As I mentioned in the first post in this series, it is important to keep in mind that the East Boston YMCA was suggested by BPS coach Abby Morales to explore “what changes when it works.” Skeptics will justifiably point out that Gloria, Katie, Karen, and Abby may be seeing what they want to see in the children’s responses, especially after putting in all this hard work and perhaps having become enamored with the curriculum. In this regard we are thus very fortunate that in this case Monica Yudron of Harvard is conducting a rigorous evaluation that is assessing the impact of the Boston K1DS initiative across the participating preschool classrooms. My objective in these three posts have been to describe the changes in practice which resulted from the Boston K1DS project in the eyes of two teachers, their director, and their coach. These perceptions are a key source of “early evidence of change.”

Early Evidence of Change

An important concept in any continuous improvement effort is the idea of monitoring “early evidence of change.” (Click on the small “1" to the right of this paragraph to see a note.) Are we seeing evidence of any change, and in particular, are we seeing the intervention’s intended changes? If not, what adjustments need to be made to the program or initiative in question? Katie, Gloria, Karen, and Abby encountered challenges early in the change process and made many adjustments as they implemented the new curricular model. At this point, they cite evidence of improved vocabulary, longer sentences, extended conversations, more knowledge related to themes, much more facility with mathematics, and fewer behavior problems among their students. Their impressions and analysis represent positive early evidence of change. In time, these perceptions will be factored into a broader assessment, beginning with a report Monica Yudron will soon issue that will characterize how classrooms have changed across the Boston K1DS initiative and whether there is a link between classroom changes and child learning.
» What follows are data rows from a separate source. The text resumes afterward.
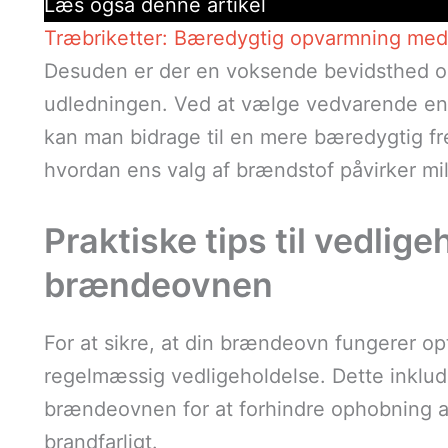
Læs også denne artikel
Træbriketter: Bæredygtig opvarmning med 
Desuden er der en voksende bevidsthed o
udledningen. Ved at vælge vedvarende ener
kan man bidrage til en mere bæredygtig fre
hvordan ens valg af brændstof påvirker mil
Praktiske tips til vedlige
brændeovnen
For at sikre, at din brændeovn fungerer opti
regelmæssig vedligeholdelse. Dette inklud
brændeovnen for at forhindre ophobning a
brandfarligt.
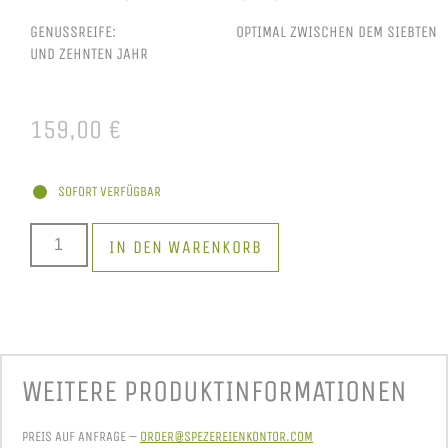
GENUSSREIFE: OPTIMAL ZWISCHEN DEM SIEBTEN
UND ZEHNTEN JAHR
159,00
€
SOFORT VERFÜGBAR
IN DEN WARENKORB
WEITERE PRODUKT­INFORMATIONEN
PREIS AUF ANFRAGE –
ORDER@SPEZEREIENKONTOR.COM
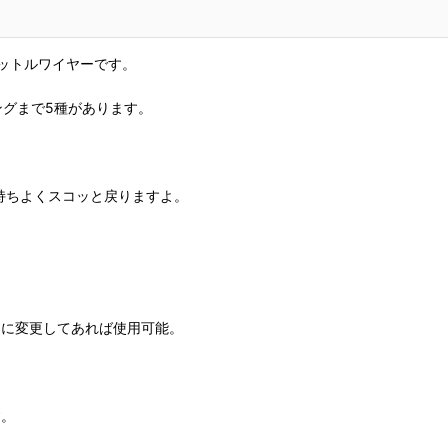
ットルワイヤーです。
ングまで5種があります。
持ちよくスコッと戻りますよ。
ーに変更してあれば使用可能。
す。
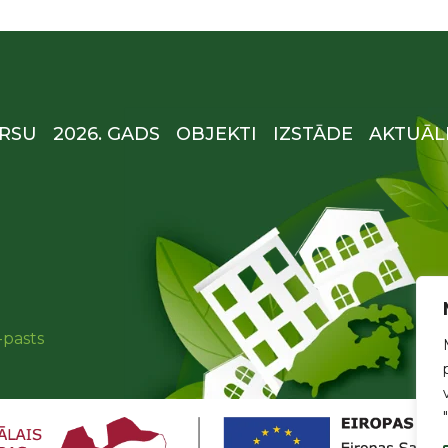
RSU
2026. GADS
OBJEKTI
IZSTĀDE
AKTUĀL
-pasts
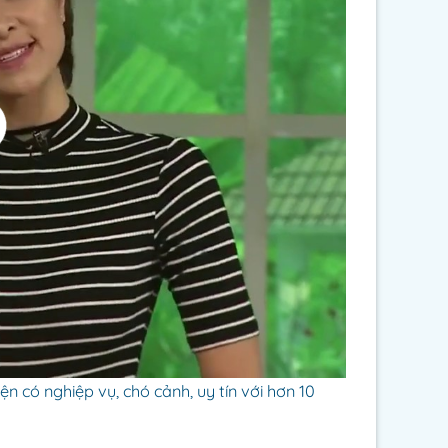
 có nghiệp vụ, chó cảnh, uy tín với hơn 10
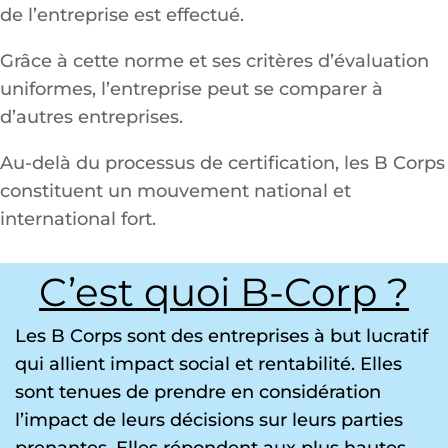
de l’entreprise est effectué.
Grâce à cette norme et ses critères d’évaluation
uniformes, l’entreprise peut se comparer à
d’autres entreprises.
Au-delà du processus de certification, les B Corps
constituent un mouvement national et
international fort.
C’est quoi B-Corp ?
Les B Corps sont des entreprises à but lucratif
qui allient impact social et rentabilité. Elles
sont tenues de prendre en considération
l’impact de leurs décisions sur leurs parties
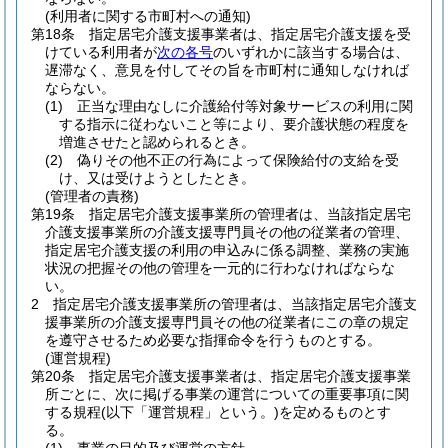
(利用者に関する市町村への通知)
第18条
指定居宅介護支援事業者は、指定居宅介護支援を受
けている利用者が
次の各号
のいずれかに該当する場合は、
遅滞なく、意見を付してその旨を市町村に通知しなければ
ならない。
(1)
正当な理由なしに介護給付等対象サービスの利用に関
する指示に従わないこと等により、要介護状態の程度を
増進させたと認められるとき。
(2)
偽りその他不正の行為によって保険給付の支給を受
け、又は受けようとしたとき。
(管理者の責務)
第19条
指定居宅介護支援事業所の管理者は、当該指定居宅
介護支援事業所の介護支援専門員その他の従業者の管理、
指定居宅介護支援の利用の申込みに係る調整、業務の実施
状況の把握その他の管理を一元的に行わなければならな
い。
2
指定居宅介護支援事業所の管理者は、当該指定居宅介護支
援事業所の介護支援専門員その他の従業者にこの章の規定
を遵守させるため必要な指揮命令を行うものとする。
(運営規程)
第20条
指定居宅介護支援事業者は、指定居宅介護支援事業
所ごとに、次に掲げる事業の運営についての重要事項に関
する規程
(以下「運営規程」という。)
を定めるものとす
る。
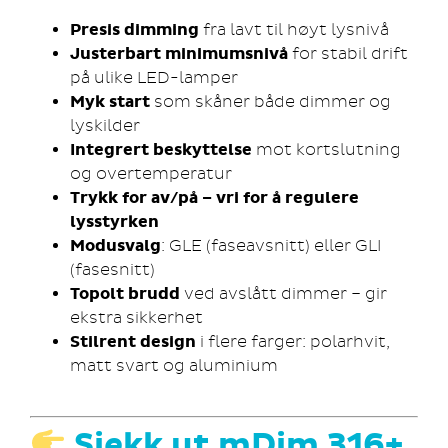
Presis dimming
fra lavt til høyt lysnivå
Justerbart minimumsnivå
for stabil drift
på ulike LED-lamper
Myk start
som skåner både dimmer og
lyskilder
Integrert beskyttelse
mot kortslutning
og overtemperatur
Trykk for av/på – vri for å regulere
lysstyrken
Modusvalg
: GLE (faseavsnitt) eller GLI
(fasesnitt)
Topolt brudd
ved avslått dimmer – gir
ekstra sikkerhet
Stilrent design
i flere farger: polarhvit,
matt svart og aluminium
Sjekk ut mDim 316+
Leveraging District Capacity

The Birth-Third movement is premised both on the idea that districts and community-based organizations need to create respectful, two-way learning partnerships that serve all children and that there are opportunities to leverage the larger size, infrastructure, and in some cases capacity of school districts to the benefit of community-based providers. Boston K1DS is a highly unusual case nationally for two reasons. First, it is based on a curriculum and coaching model that has demonstrated such robust results. Second, with the support of former Boston mayor Thomas Menino and the district, the BPS Early Childhood department has built a respected team of early childhood coaches, capacity that was integral to the success of the model in district classrooms. In line with the ambitions of the Birth-Third movement, this capacity, supported in part by external funding, is now being tapped and deployed in community-based classrooms through the Boston K1DS pilot initiative, a further step towards ensuring that all children enter school ready to learn and succeed. Boston K1DS thus shows a potential role districts can play within the mixed delivery system. This role, however, requires that districts deliberately invest in and build the capacity to deliver high-quality early childhood education.

This post was completed as part of a contract between the MA Department of Early Education and Care and Cambridge Education (where David Jacobson worked at the time). Contract # CT EEC 0900 FY13SRF130109CAMBRID.